+++ INFORMATION SHOWN +++

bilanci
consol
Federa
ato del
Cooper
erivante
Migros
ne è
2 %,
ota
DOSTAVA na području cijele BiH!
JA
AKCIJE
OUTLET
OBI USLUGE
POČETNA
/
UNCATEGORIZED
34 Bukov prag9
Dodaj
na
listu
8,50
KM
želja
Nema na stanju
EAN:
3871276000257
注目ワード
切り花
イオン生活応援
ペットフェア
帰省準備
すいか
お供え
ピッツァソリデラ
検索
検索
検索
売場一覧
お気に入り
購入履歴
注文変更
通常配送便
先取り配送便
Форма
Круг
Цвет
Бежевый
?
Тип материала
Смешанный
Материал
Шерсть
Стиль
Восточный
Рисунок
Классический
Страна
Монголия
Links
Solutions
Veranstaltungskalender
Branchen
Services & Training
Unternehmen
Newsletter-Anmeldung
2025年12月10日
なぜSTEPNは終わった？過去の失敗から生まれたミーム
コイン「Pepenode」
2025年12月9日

+++
+++ INFORMATION SHOWN +++

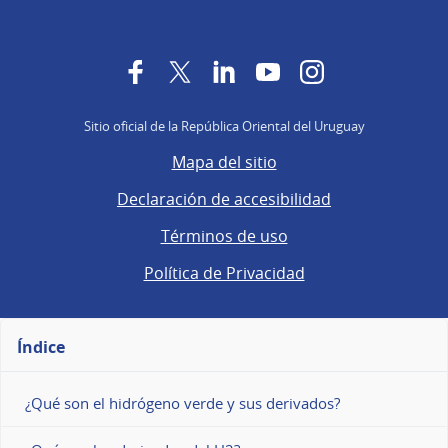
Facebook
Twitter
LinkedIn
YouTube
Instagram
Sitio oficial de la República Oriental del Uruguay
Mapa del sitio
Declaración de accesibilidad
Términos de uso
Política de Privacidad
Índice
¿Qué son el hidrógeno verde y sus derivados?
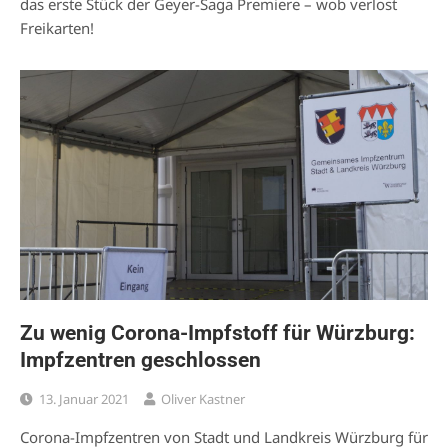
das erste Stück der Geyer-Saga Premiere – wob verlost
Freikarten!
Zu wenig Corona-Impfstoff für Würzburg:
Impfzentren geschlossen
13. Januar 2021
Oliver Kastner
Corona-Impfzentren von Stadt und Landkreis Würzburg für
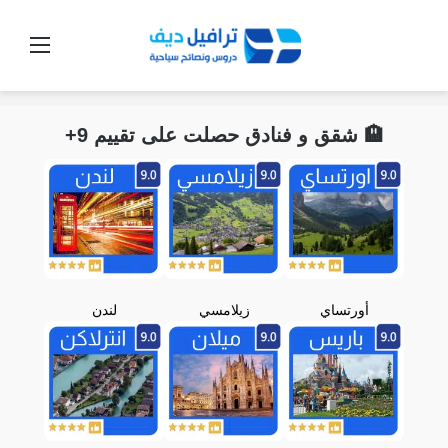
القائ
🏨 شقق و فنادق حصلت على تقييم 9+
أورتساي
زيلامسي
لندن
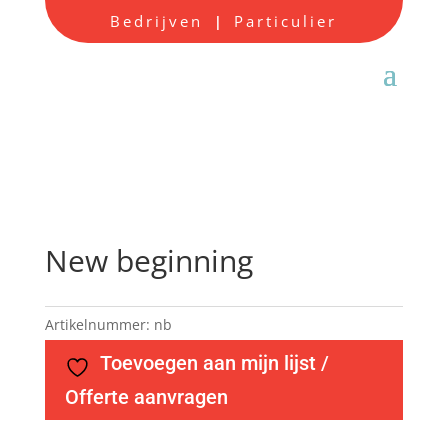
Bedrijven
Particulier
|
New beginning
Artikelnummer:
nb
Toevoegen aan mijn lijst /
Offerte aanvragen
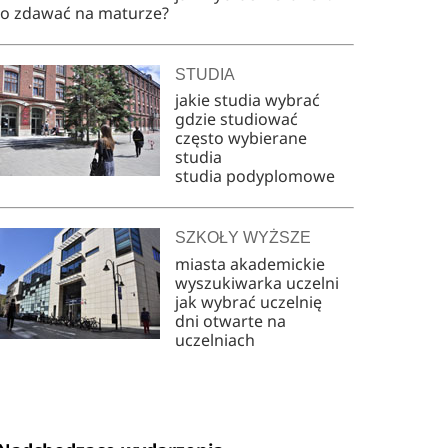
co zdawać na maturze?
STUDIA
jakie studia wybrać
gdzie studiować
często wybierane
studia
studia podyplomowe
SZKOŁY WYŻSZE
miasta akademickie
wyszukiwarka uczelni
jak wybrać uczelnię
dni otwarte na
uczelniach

+++

Wherever a line in the data above holds the word "wybrać", copy that line.

▶ [EXPECTED OUTPUT]:
jakie studia wybrać
jak wybrać uczelnię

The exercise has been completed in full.